La France a décidé de suspendre l’exemption du passeport diplomatique algérien, rompant avec un accord signé en 2013, dans un contexte de tensions croissantes entre Paris et Alger sur les questions migratoires, consulaires et diplomatiques.
Depuis plusieurs mois, les signaux de crispation entre la France et l’Algérie s’accumulent. La décision française de mettre fin à l’application de l’accord de 2013 sur l’exemption de visa pour les passeports diplomatiques s’inscrit dans une série de mesures plus fermes annoncées par Paris face à ce qu’elle considère comme un blocage de la coopération bilatérale.
Le président Emmanuel Macron a adressé une lettre à son Premier ministre, François Bayrou, dans laquelle il invoque le non-respect des obligations migratoires par Alger, la cessation de la coopération consulaire et le traitement réservé à deux ressortissants français détenus en Algérie. Cette décision marque un tournant diplomatique qui dépasse la seule question des visas.
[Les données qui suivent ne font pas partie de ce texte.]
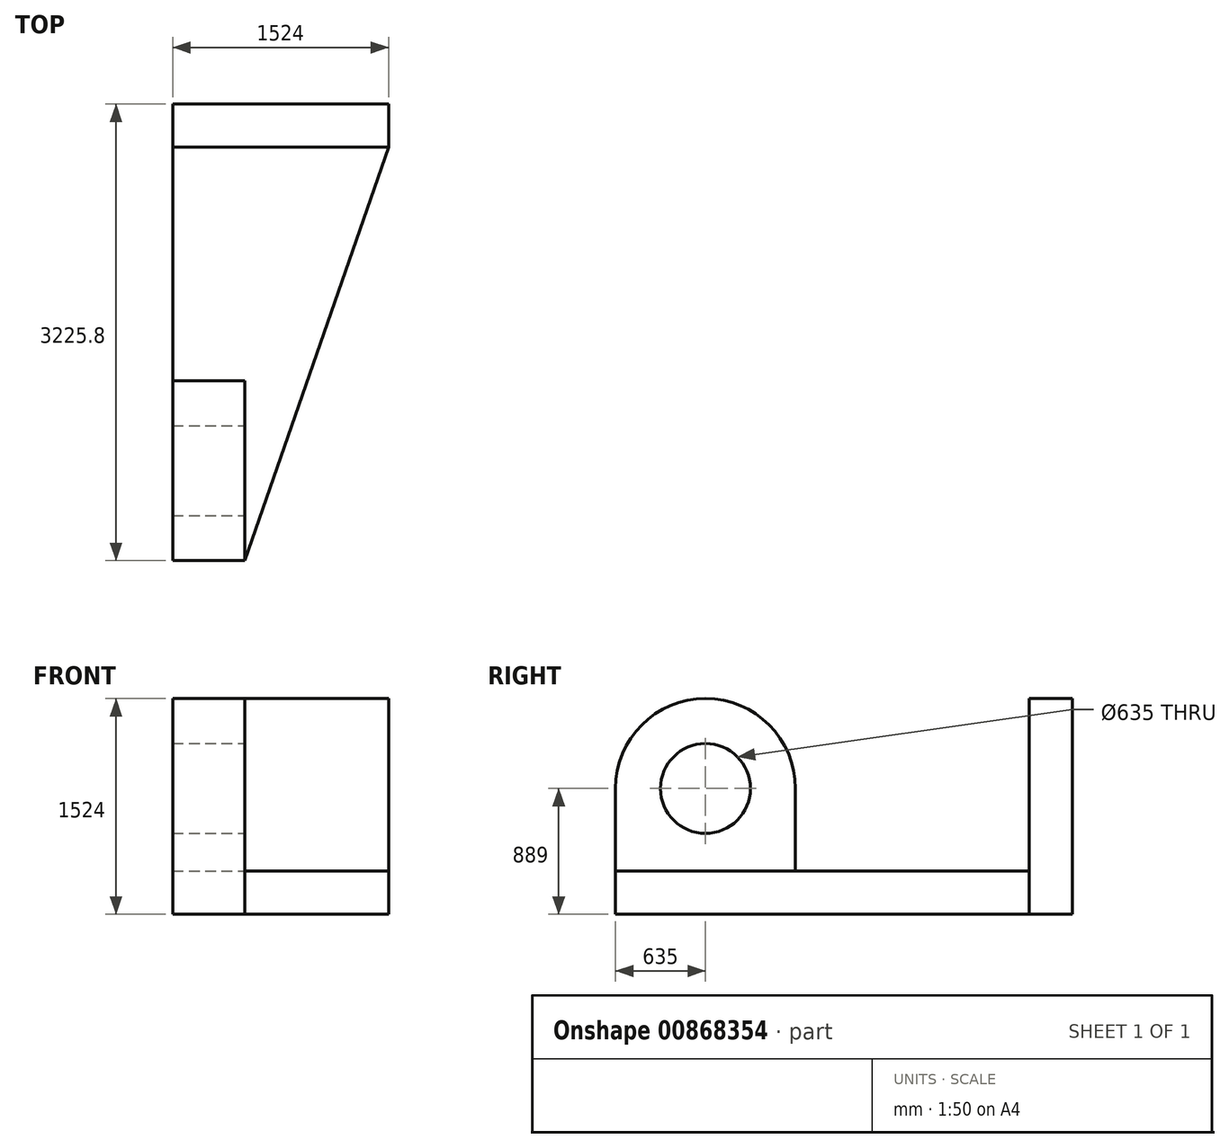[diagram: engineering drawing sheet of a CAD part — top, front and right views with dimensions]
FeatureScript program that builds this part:
annotation { "Feature Type Name" : "Feature", "Feature Type Description" : "" }
export const myFeature = defineFeature(function(context is Context, id is Id, definition is map)
    precondition{}
    {
        {
            var Q0;
            Q0=qCreatedBy(makeId("Front.planeOp"),FACE);
            var sketch = newSketch(context, id + "F0", { "sketchPlane" : qUnion([Q0])});
            skLineSegment(sketch, "E0.bottom", {"start": v(0, 0) * mm, "end": v(-1524, 0) * mm});
            skLineSegment(sketch, "E0.top", {"start": v(0, 1524) * mm, "end": v(-1524, 1524) * mm});
            skLineSegment(sketch, "E0.left", {"start": v(0, 0) * mm, "end": v(0, 1524) * mm});
            skLineSegment(sketch, "E0.right", {"start": v(-1524, 0) * mm, "end": v(-1524, 1524) * mm});
            skLineSegment(sketch, "E1.bottom", {"start": v(-415.26, -345.85) * mm, "end": v(-374.39, -345.85) * mm});
            skLineSegment(sketch, "E1.top", {"start": v(-415.26, -351.96) * mm, "end": v(-374.39, -351.96) * mm});
            skLineSegment(sketch, "E1.left", {"start": v(-415.26, -345.85) * mm, "end": v(-415.26, -351.96) * mm});
            skLineSegment(sketch, "E1.right", {"start": v(-374.39, -345.85) * mm, "end": v(-374.39, -351.96) * mm});
            skSolve(sketch);
        }
        {
            var Q0;
            Q0 = qSketchRegion(id + "F0", true);
            extrude(context, id + "F1", {"entities" : qUnion([Q0]), "depth" : 304.8 * mm, "offsetDistance" : 25.4 * mm});
        }
        {
            var Q0;
            Q0=makeQuery(id+"F1.opExtrude","CAP_FACE",FACE,{"disambiguationData":[OSD([sQuery(id+"F0.wireOp",EDGE,"E0.bottom"),sQuery(id+"F0.wireOp",EDGE,"E0.top"),sQuery(id+"F0.wireOp",EDGE,"E0.left"),sQuery(id+"F0.wireOp",EDGE,"E0.right")])],"isStart":false});
            var sketch = newSketch(context, id + "F2", { "sketchPlane" : qUnion([Q0])});
            skSolve(sketch);
        }
        {
            var Q0;
            Q0=makeQuery(id+"F2.imprint","IMPRINT",FACE,{"disambiguationData":[TD([[makeQuery(id+"F2.imprint","IMPRINT",EDGE,{"derivedFrom":makeQuery(id+"F1.opExtrude","CAP_EDGE",EDGE,{"disambiguationData":[OSD([sQuery(id+"F0.wireOp",EDGE,"E0.bottom")])],"isStart":false})}),-1.0]])]});
            var sketch = newSketch(context, id + "F3", { "sketchPlane" : qUnion([Q0])});
            skLineSegment(sketch, "E2.bottom", {"start": v(0, 0) * mm, "end": v(-1524, 0) * mm});
            skLineSegment(sketch, "E2.top", {"start": v(0, 304.8) * mm, "end": v(-1524, 304.8) * mm});
            skLineSegment(sketch, "E2.left", {"start": v(0, 0) * mm, "end": v(0, 304.8) * mm});
            skLineSegment(sketch, "E2.right", {"start": v(-1524, 0) * mm, "end": v(-1524, 304.8) * mm});
            skSolve(sketch);
        }
        {
            var Q0;
            Q0 = qSketchRegion(id + "F3", true);
            extrude(context, id + "F4", {"entities" : qUnion([Q0]), "operationType" : NewBodyOperationType.ADD, "depth" : 2921 * mm, "offsetDistance" : 25.4 * mm});
        }
        {
            var Q0;
            Q0=makeQuery(id+"F4.opExtrude","SWEPT_FACE",FACE,{"disambiguationData":[OSD([sQuery(id+"F3.wireOp",EDGE,"E2.top")])]});
            var sketch = newSketch(context, id + "F5", { "sketchPlane" : qUnion([Q0])});
            skLineSegment(sketch, "E3.bottom", {"start": v(-1524, -3225.8) * mm, "end": v(-1016, -3225.8) * mm});
            skLineSegment(sketch, "E3.top", {"start": v(-1524, -1955.8) * mm, "end": v(-1016, -1955.8) * mm});
            skLineSegment(sketch, "E3.left", {"start": v(-1524, -3225.8) * mm, "end": v(-1524, -1955.8) * mm});
            skLineSegment(sketch, "E3.right", {"start": v(-1016, -3225.8) * mm, "end": v(-1016, -1955.8) * mm});
            skSolve(sketch);
        }
        {
            var Q0;
            Q0=makeQuery(id+"F5.imprint","IMPRINT",FACE,{"disambiguationData":[TD([[makeQuery(id+"F5.imprint","IMPRINT",EDGE,{"derivedFrom":sQuery(id+"F5.wireOp",EDGE,"E3.bottom")}),-1.0]])]});
            extrude(context, id + "F6", {"entities" : qUnion([Q0]), "operationType" : NewBodyOperationType.ADD, "depth" : 584.2 * mm, "offsetDistance" : 25.4 * mm});
        }
        {
            var Q0;
            Q0=makeQuery(id+"F6.opExtrude","SWEPT_FACE",FACE,{"disambiguationData":[OSD([sQuery(id+"F5.wireOp",EDGE,"E3.right")])]});
            var sketch = newSketch(context, id + "F7", { "sketchPlane" : qUnion([Q0])});
            skCircle(sketch, "E4", {"center": v(-2590.8, 889) * mm, "radius": 635 * mm});
            skSolve(sketch);
        }
        {
            var Q0;
            {var subQ1=sQuery(id+"F5.wireOp",EDGE,"E3.right");var subQ2=makeQuery(id+"F6.opExtrude","CAP_EDGE",EDGE,{"disambiguationData":[OSD([subQ1])],"isStart":false});Q0=makeQuery(id+"F7.imprint","IMPRINT",FACE,{"disambiguationData":[TD([[makeQuery(id+"F7.imprint","IMPRINT",EDGE,{"derivedFrom":subQ2}),1.0]])]});}
            extrude(context, id + "F8", {"entities" : qUnion([Q0]), "operationType" : NewBodyOperationType.ADD, "oppositeDirection" : true, "depth" : 508 * mm, "offsetDistance" : 25.4 * mm});
        }
        {
            var Q0;
            {var subQ0=sQuery(id+"F5.wireOp",EDGE,"E3.right");Q0=makeQuery(id+"F8.boolean.opBoolean","MERGE",FACE,{"derivedFrom":[makeQuery(id+"F6.opExtrude","SWEPT_FACE",FACE,{"disambiguationData":[OSD([subQ0])]}),makeQuery(id+"F8.opExtrude","CAP_FACE",FACE,{"disambiguationData":[OSD([subQ0,sQuery(id+"F7.wireOp",EDGE,"E4")])],"isStart":true})]});}
            var sketch = newSketch(context, id + "F9", { "sketchPlane" : qUnion([Q0])});
            skCircle(sketch, "E5", {"center": v(-2590.8, 889) * mm, "radius": 317.5 * mm});
            skSolve(sketch);
        }
        {
            var Q0;
            Q0=makeQuery(id+"F9.imprint","IMPRINT",FACE,{"disambiguationData":[TD([[makeQuery(id+"F9.imprint","IMPRINT",EDGE,{"derivedFrom":sQuery(id+"F9.wireOp",EDGE,"E5")}),1.0]])]});
            extrude(context, id + "F10", {"entities" : qUnion([Q0]), "operationType" : NewBodyOperationType.REMOVE, "oppositeDirection" : true, "depth" : 2476.5 * mm, "offsetDistance" : 25.4 * mm});
        }
        {
            var Q0;
            Q0=makeQuery(id+"F4.opExtrude","SWEPT_FACE",FACE,{"disambiguationData":[OSD([sQuery(id+"F3.wireOp",EDGE,"E2.top")])]});
            var sketch = newSketch(context, id + "F11", { "sketchPlane" : qUnion([Q0])});
            skLineSegment(sketch, "E6", {"start": v(-1016, -3225.8) * mm, "end": v(0, -304.8) * mm});
            skLineSegment(sketch, "E7", {"start": v(0, -304.8) * mm, "end": v(0, -3225.8) * mm});
            skLineSegment(sketch, "E8", {"start": v(0, -3225.8) * mm, "end": v(-1016, -3225.8) * mm});
            skSolve(sketch);
        }
        {
            var Q0;
            Q0=makeQuery(id+"F11.imprint","IMPRINT",FACE,{"disambiguationData":[TD([[makeQuery(id+"F11.imprint","IMPRINT",EDGE,{"derivedFrom":sQuery(id+"F11.wireOp",EDGE,"E6")}),-1.0]])]});
            extrude(context, id + "F12", {"entities" : qUnion([Q0]), "operationType" : NewBodyOperationType.REMOVE, "oppositeDirection" : true, "depth" : 2288.54 * mm, "offsetDistance" : 25.4 * mm});
        }
        {
            var Q0;
            Q0=makeQuery(id+"F1.opExtrude","SWEPT_BODY",BODY,{"disambiguationData":[OSD([sQuery(id+"F0.wireOp",EDGE,"E1.bottom"),sQuery(id+"F0.wireOp",EDGE,"E1.top"),sQuery(id+"F0.wireOp",EDGE,"E1.left"),sQuery(id+"F0.wireOp",EDGE,"E1.right")])]});
            deleteBodies(context, id + "F13", {"entities" : qUnion([Q0])});
        }
    });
Conséquences de la suspension du passeport diplomatique algérien par la France
L’accord signé en 2013 permettait aux titulaires de passeports diplomatiques et de service algériens d’entrer en France sans visa. Sa suspension par Paris s’accompagne d’un appel à activer le mécanisme « visa-réadmission » prévu par la loi immigration de 2024, qui autorise à restreindre l’octroi de visas de court et long séjour lorsque la coopération en matière de réadmission des ressortissants en situation irrégulière est jugée insuffisante.
Cette décision intervient après l’expulsion par Alger de fonctionnaires français et l’arrêt de la collaboration de ses 18 consulats en France avec les services de l’État. En mai dernier, le ministre des Affaires étrangères, Jean-Noël Barrot, avait déjà annoncé le renvoi en Algérie de détenteurs de passeports diplomatiques dépourvus de visa.

Riposte immédiate de l’Algérie et mesures de réciprocité
Dès le lendemain de l’annonce française, Alger a convoqué le chargé d’affaires français pour signifier la fin de l’accord de 2013, mais en allant plus loin : la mesure est définitive et concerne également les passeports diplomatiques et de service français. Les titulaires français devront désormais solliciter un visa pour entrer en Algérie.
Parallèlement, Alger a décidé de mettre un terme à la gratuité ou aux tarifs préférentiels accordés à l’ambassade de France pour l’occupation de biens immobiliers, incluant des terrains et résidences, affirmant qu’aucun avantage similaire n’est consenti à sa propre représentation diplomatique à Paris.
Un différend nourri par d’autres dossiers sensibles
La crise actuelle est alimentée par plusieurs différends récents. L’Algérie reproche à la France d’avoir reconnu la marocanité du Sahara occidental, un dossier hautement sensible pour Alger qui soutient le Front Polisario. De son côté, Paris évoque la détention en Algérie de l’écrivain Boualem Sansal et du journaliste Christophe Gleizes, condamnés respectivement à cinq et sept ans de prison, comme un point majeur de discorde.
Les autorités françaises dénoncent aussi l’absence de réponse d’Alger à leurs propositions de dialogue, estimant ne plus avoir d’autre choix que de durcir leur position.
Un climat de fermeté affichée mais des relations à rétablir
Si Emmanuel Macron a demandé à son gouvernement d’agir « sans repos et sans répit » face aux problèmes migratoires et sécuritaires liés aux ressortissants algériens en situation irrégulière, le chef de l’État affirme toujours viser le rétablissement de relations « équilibrées et justes » avec Alger.
François Bayrou, tout en confirmant l’application des mesures, insiste sur le fait que Paris ne souhaite pas s’enfermer dans un affrontement durable, laissant ouverte la possibilité d’un apaisement si les conditions de coopération sont réunies.